His entry into show business sounds like a tall tale, but Jonathan swore it was the truth: his art was going nowhere, so in 1948 his wife encouraged him to enter a local talent contest so he could replace a lost wristwatch. He won the contest and shortly thereafter became a disc jockey. Instead of simply playing records and giving the time/temperature/traffic, he began interspersing his “characters” on the air, and thus was born the Winters we all knew and loved.
He came to NYC in 1953 and got his big break in television, depending on what obit you read, on either Chance of a Lifetime with Dennis James in 1954, Arthur Godfrey's Talent Scouts, or Alistair Cooke’s Sunday morning program Omnibus. He soon became a regular guest on variety and talk shows.
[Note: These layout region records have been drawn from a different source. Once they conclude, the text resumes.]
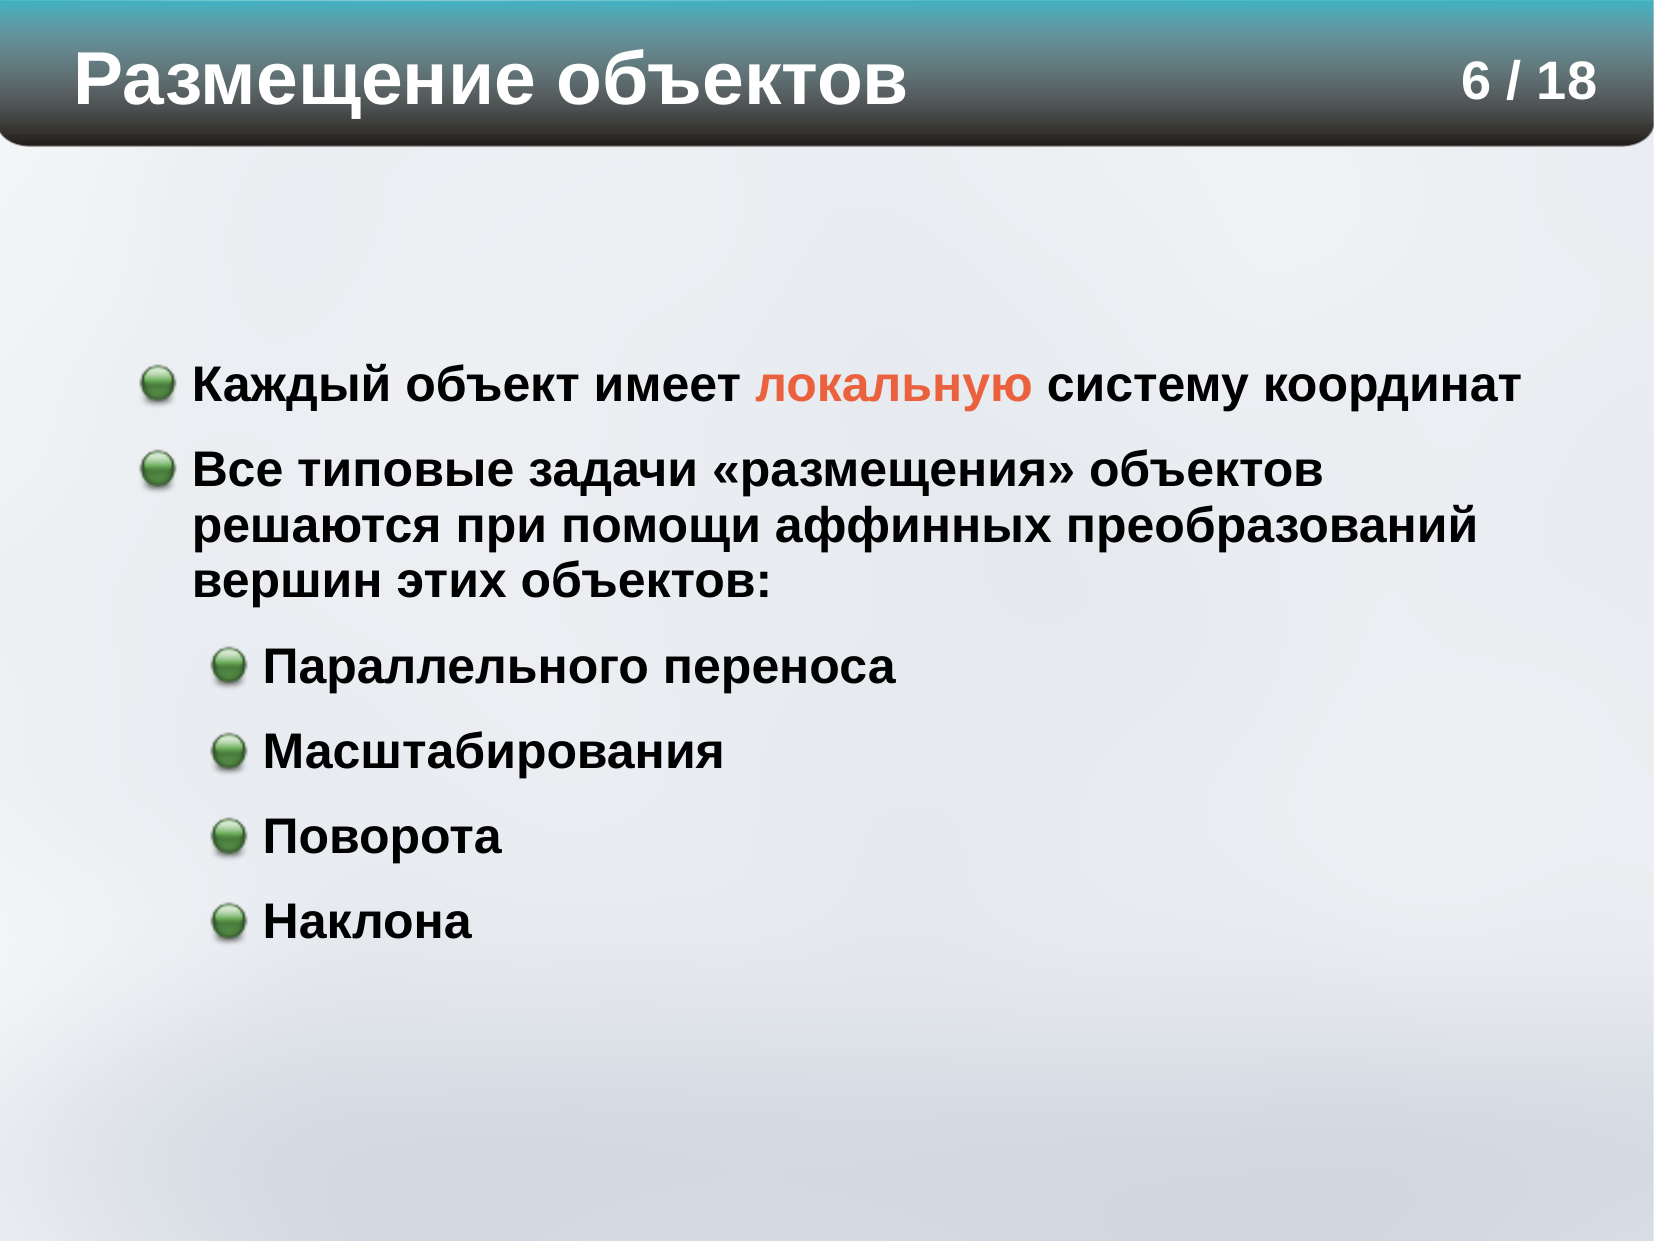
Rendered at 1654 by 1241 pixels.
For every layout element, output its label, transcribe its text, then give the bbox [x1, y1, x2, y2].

text_box Каждый объект имеет локальную систему координат Все типовые задачи «размещения» объектов решаются при помощи аффинных преобразований вершин этих объектов: Параллельного переноса Масштабирования Поворота Наклона [118, 348, 1595, 957]
picture [0, 0, 1654, 1241]
text_box Размещение объектов [59, 29, 1418, 129]
text_box <number> / 18 [1446, 42, 1654, 179]
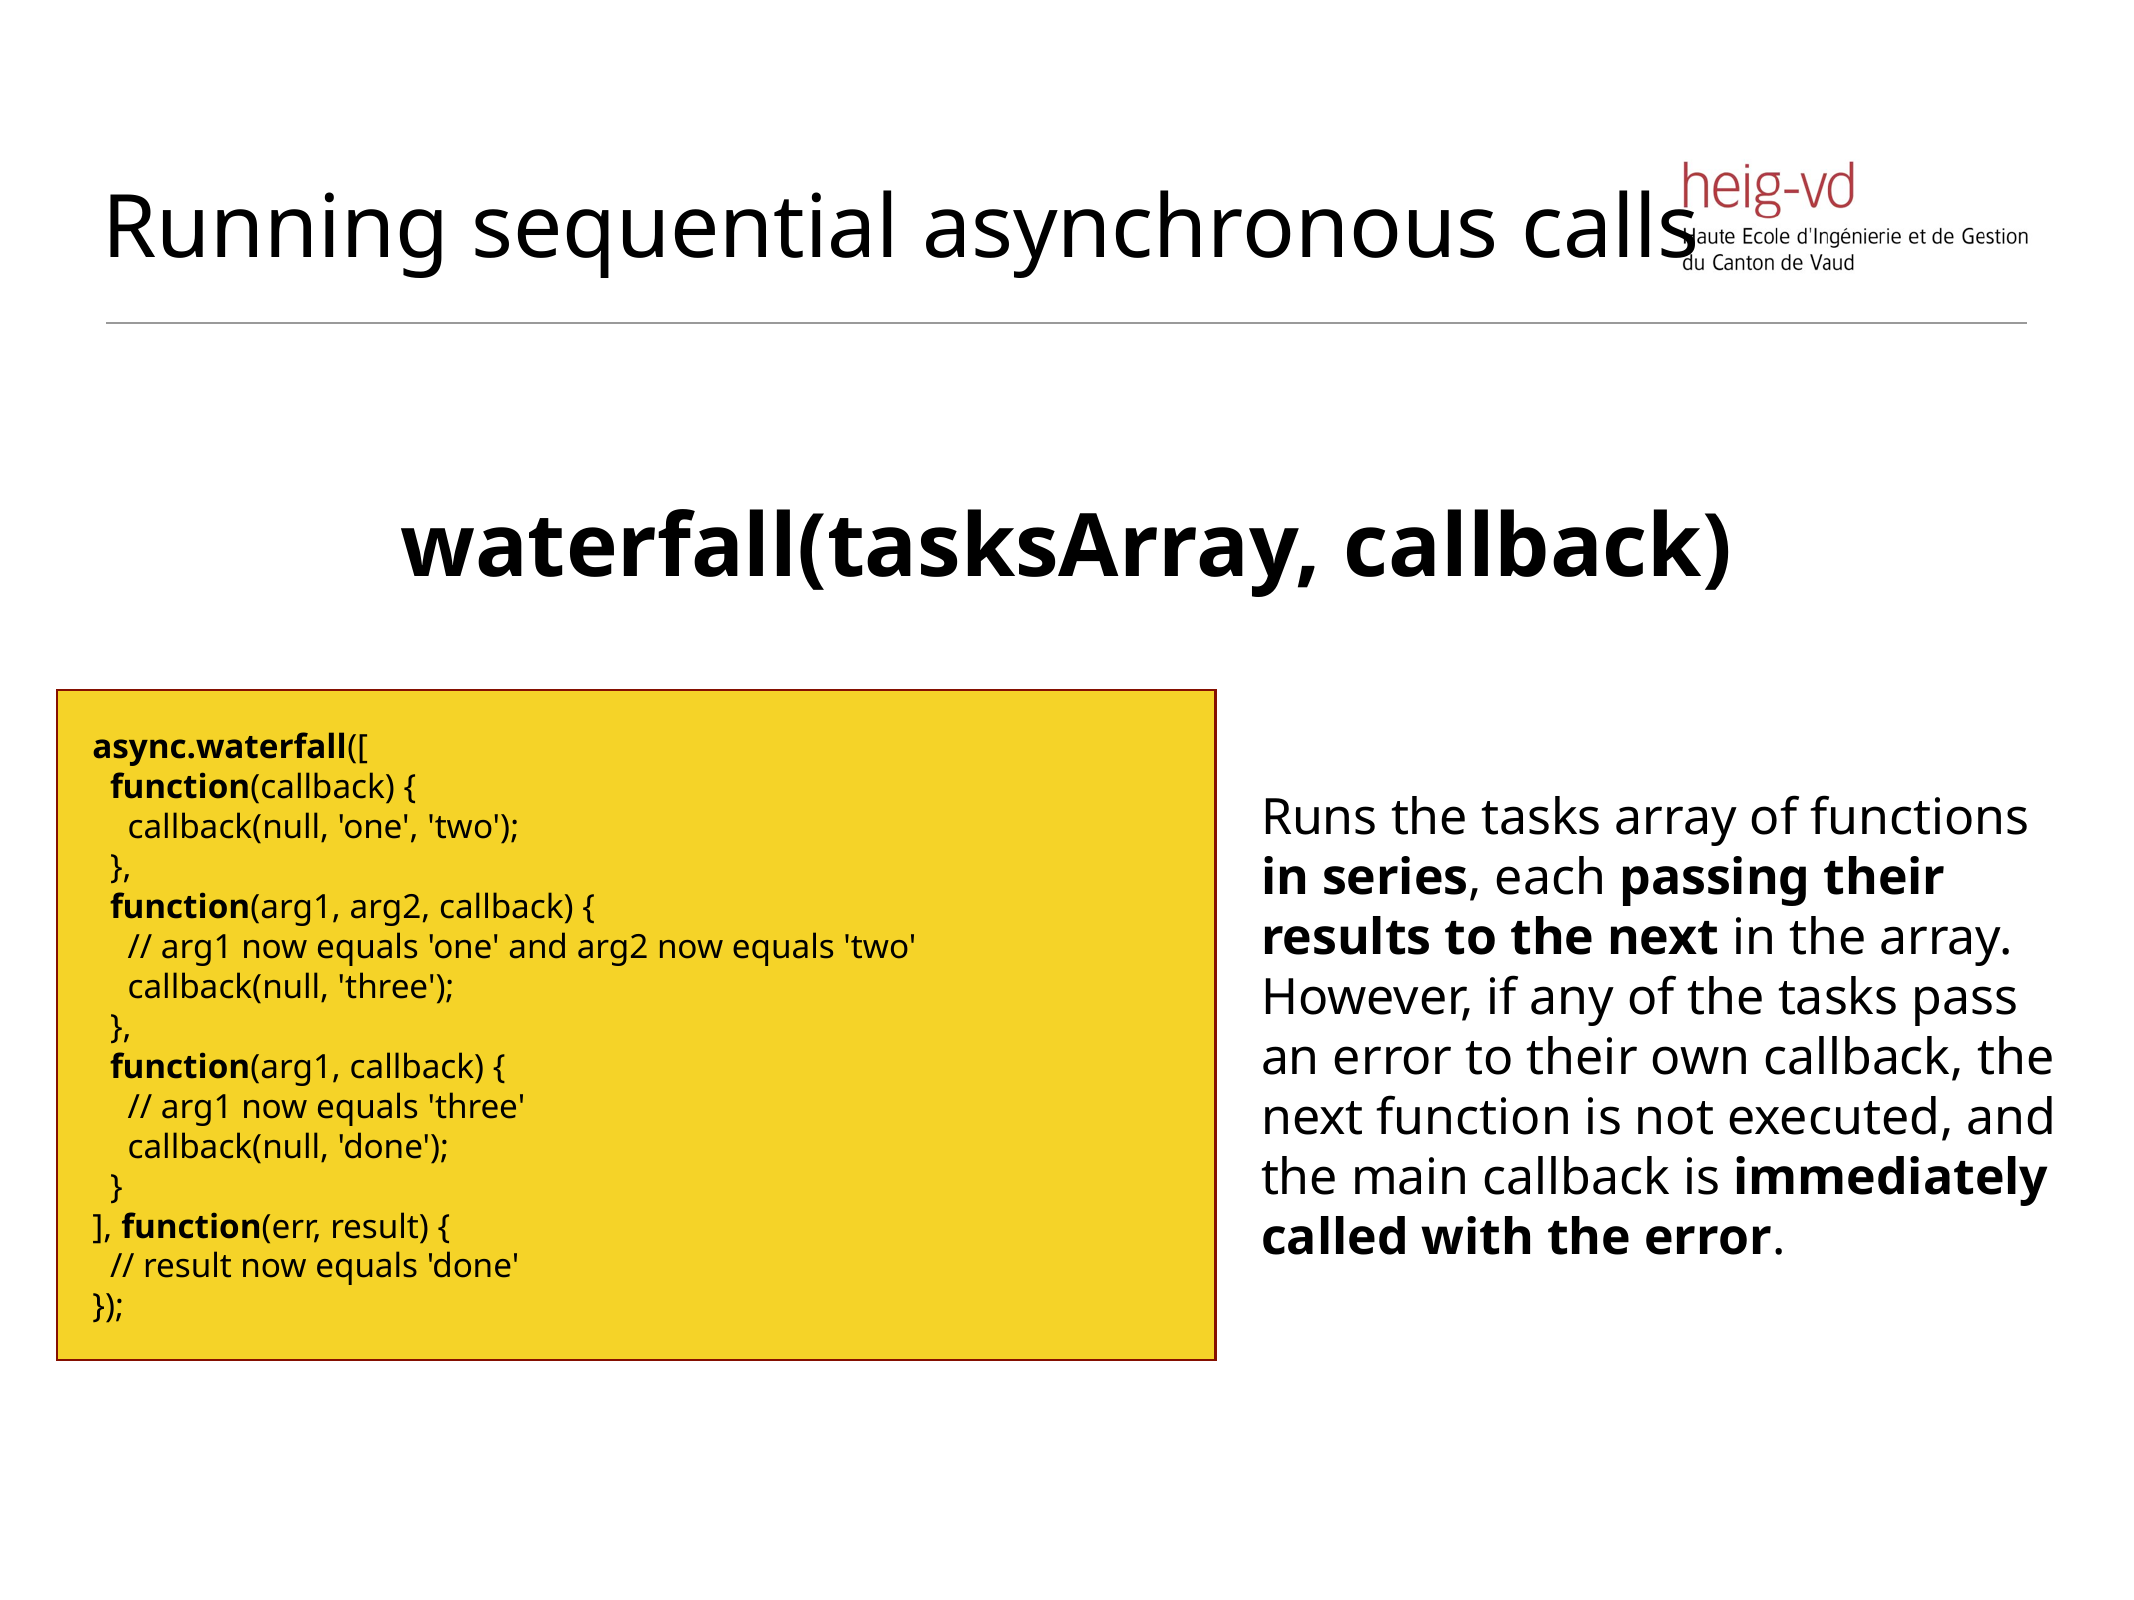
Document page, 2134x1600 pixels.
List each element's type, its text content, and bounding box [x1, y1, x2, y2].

The hosts who showcased him at his best were themselves the best: Steve Allen, Jack Paar, and Johnny Carson on the talk front, and Dean Martin and Andy Williams in variety. The reason was because he could literally take any simple prop and come up with a situation and character, in fact several situations and a multitude of characters. He was the first “prop comic” and pretty much the only one who was ever truly tolerable for more than a minute (Jon is not to be blamed for either Carrot Top or Gallagher):
Winters’ career was sidelined for a short time by his breakdowns in ’59 and ’61, but he returned with more frantic energy than ever shortly thereafter. I will move onto the clips here, but must lastly mention what was my single favorite thing about Jonathan: the fact that his improv was 100% legit (as opposed to the improv troupes that move immediately toward material they’ve prepared and performed before).
Winters impresses precisely because of the “gaps” in his bits, the moments where he’s not as funny. This was evident in the longer guest shots he did for Paar and Carson, in which the host would allow him to simply ramble on in character, to the point where he would seem to have lost his energy — and then a brilliant line would appear (or a look, or an odd noise).
It was this particular aspect of what Jonathan did that made him so incredibly unique, the fact that his improv was true ad-libbing, it went “up” and it went “down.” The fact that he recovered and would suddenly throw in something brilliantly funny was the essence of his art.
The single best intro to Jonathan’s imagination is this mega-montage put together when he was presented with a Lifetime Achievement Award in 2003 at the now–defunct Orinda Film Festival in Ordina, Calif.
The first part features Jon in a new interview saying the reason he improv’ed SO much was that “I get bored with my material.” This montage also includes him doing Maude Frickert and has one of the many “missing” (online) Andy Williams Show appearances, where he does the costumes-and-prop deal with Andy. Also included is the golden moment on Paar where he was presented with a simple stick and came up with a few minutes of material and several different characters.
The second montage from the Orinda fest contains outtakes of Jon ad-libbing a commercial for eggs and a terrific segment from The Rosey Grier Show (1969-70), in which Jon does his “black voice.” Today this would be deemed un-p.c. and offensive, but Jon cast his net wide and did a host of voices, so he didn’t leave any group out. You’ll notice Rosey is cracking up, so what he’s doing is not offensive, it’s known as true improv. On the level of genius.